Source records:
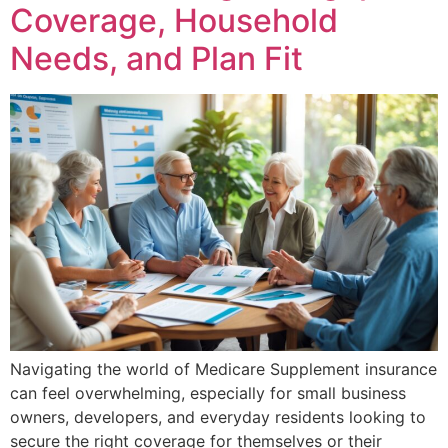
Coverage, Household
Needs, and Plan Fit
Navigating the world of Medicare Supplement insurance
can feel overwhelming, especially for small business
owners, developers, and everyday residents looking to
secure the right coverage for themselves or their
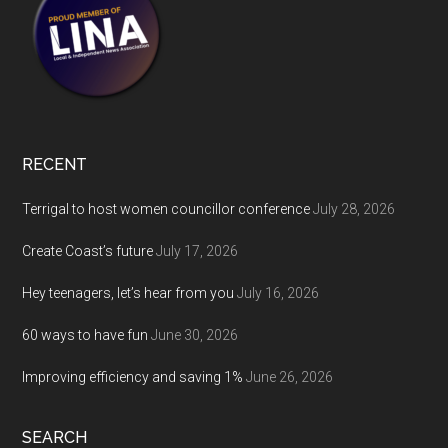
RECENT
Terrigal to host women councillor conference
July 28, 2026
Create Coast’s future
July 17, 2026
Hey teenagers, let’s hear from you
July 16, 2026
60 ways to have fun
June 30, 2026
Improving efficiency and saving 1%
June 26, 2026
SEARCH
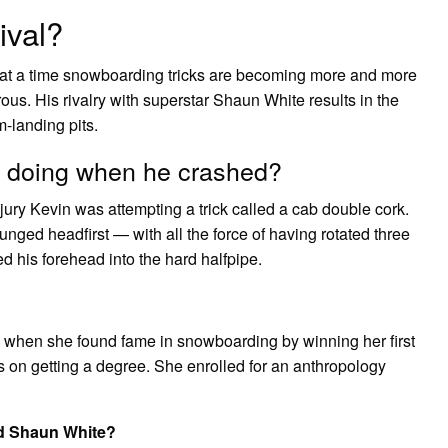
ival?
at a time snowboarding tricks are becoming more and more
ous. His rivalry with superstar Shaun White results in the
-landing pits.
e doing when he crashed?
jury Kevin was attempting a trick called a cab double cork.
unged headfirst — with all the force of having rotated three
d his forehead into the hard halfpipe.
k when she found fame in snowboarding by winning her first
us on getting a degree. She enrolled for an anthropology
d Shaun White?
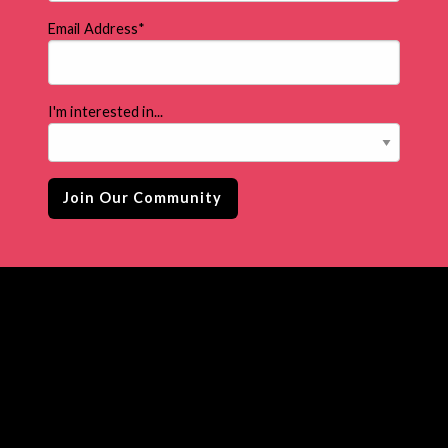
Email Address
*
I'm interested in...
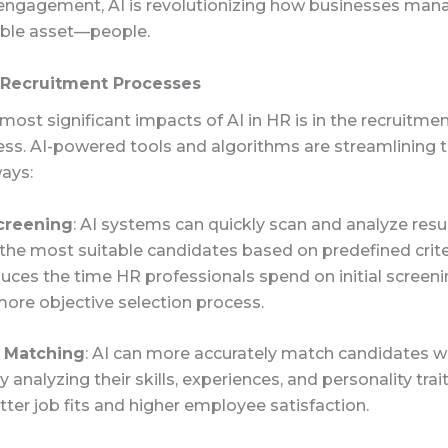
ngagement, AI is revolutionizing how businesses mana
ble asset—people.
Recruitment Processes
most significant impacts of AI in HR is in the recruitme
ess. AI-powered tools and algorithms are streamlining 
ways:
creening
: AI systems can quickly scan and analyze res
 the most suitable candidates based on predefined criter
uces the time HR professionals spend on initial screen
ore objective selection process.
 Matching
: AI can more accurately match candidates w
 analyzing their skills, experiences, and personality trait
tter job fits and higher employee satisfaction.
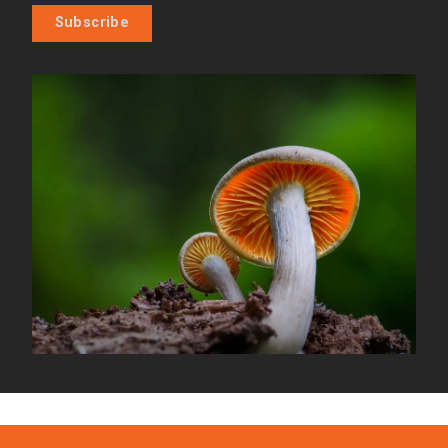
Subscribe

**WHAT YOU ARE ASKED TO DO**
Count the lines of the data that contain the string "time". Reply with the number only.

**TASK RESULT**
2